- [The problem]
Copy out each line of the material in which the word "well" appears.

- [Data for this exercise]

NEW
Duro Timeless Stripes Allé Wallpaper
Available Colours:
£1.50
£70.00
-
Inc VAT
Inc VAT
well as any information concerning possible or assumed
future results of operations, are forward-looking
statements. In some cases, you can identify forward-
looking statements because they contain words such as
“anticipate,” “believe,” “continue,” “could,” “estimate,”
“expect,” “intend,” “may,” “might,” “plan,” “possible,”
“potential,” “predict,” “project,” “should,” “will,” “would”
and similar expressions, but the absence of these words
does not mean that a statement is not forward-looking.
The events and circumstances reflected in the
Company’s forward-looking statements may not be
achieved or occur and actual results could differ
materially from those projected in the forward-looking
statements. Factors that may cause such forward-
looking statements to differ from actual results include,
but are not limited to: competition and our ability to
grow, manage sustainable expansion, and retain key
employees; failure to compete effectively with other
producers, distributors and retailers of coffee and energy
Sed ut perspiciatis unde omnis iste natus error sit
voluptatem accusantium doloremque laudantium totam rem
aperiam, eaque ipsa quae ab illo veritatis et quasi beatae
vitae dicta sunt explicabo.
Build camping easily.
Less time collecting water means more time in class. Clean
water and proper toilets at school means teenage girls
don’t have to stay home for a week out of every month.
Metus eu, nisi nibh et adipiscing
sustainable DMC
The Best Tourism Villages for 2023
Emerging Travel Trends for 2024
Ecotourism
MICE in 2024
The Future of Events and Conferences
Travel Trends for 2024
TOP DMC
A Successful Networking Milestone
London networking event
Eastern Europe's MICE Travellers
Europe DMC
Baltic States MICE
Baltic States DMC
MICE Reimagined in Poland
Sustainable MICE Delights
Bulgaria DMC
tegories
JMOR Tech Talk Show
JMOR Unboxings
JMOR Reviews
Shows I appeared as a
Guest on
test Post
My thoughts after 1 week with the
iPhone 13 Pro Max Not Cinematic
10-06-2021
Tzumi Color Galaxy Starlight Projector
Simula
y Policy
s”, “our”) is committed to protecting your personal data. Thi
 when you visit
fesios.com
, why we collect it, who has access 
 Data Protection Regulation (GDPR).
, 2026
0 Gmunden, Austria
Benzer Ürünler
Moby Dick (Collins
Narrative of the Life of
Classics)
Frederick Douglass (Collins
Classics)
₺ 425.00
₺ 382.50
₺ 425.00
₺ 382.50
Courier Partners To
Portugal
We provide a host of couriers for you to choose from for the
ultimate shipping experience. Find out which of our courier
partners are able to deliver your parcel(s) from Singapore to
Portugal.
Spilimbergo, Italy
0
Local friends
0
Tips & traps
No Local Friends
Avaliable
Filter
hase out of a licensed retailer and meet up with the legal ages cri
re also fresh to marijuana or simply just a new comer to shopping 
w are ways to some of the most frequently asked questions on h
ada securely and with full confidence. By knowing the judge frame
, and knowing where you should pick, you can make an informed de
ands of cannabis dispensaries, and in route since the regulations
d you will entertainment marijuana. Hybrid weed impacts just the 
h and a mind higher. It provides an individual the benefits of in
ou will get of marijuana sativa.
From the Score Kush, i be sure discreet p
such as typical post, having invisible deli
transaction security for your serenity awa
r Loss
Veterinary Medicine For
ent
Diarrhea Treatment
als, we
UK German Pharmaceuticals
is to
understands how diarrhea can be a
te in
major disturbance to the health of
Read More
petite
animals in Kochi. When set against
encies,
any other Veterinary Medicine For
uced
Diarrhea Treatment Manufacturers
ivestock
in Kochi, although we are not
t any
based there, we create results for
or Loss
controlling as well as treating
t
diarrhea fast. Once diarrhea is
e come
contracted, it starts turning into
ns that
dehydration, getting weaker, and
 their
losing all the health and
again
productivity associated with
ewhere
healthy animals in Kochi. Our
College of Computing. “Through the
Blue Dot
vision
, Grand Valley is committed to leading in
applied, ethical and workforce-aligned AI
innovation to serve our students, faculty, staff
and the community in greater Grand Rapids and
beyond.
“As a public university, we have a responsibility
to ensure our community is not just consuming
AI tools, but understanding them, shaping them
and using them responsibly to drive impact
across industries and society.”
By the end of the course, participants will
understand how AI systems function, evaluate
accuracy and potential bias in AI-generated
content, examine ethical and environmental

- [Output of the exercise]
well as any information concerning possible or assumed
controlling as well as treating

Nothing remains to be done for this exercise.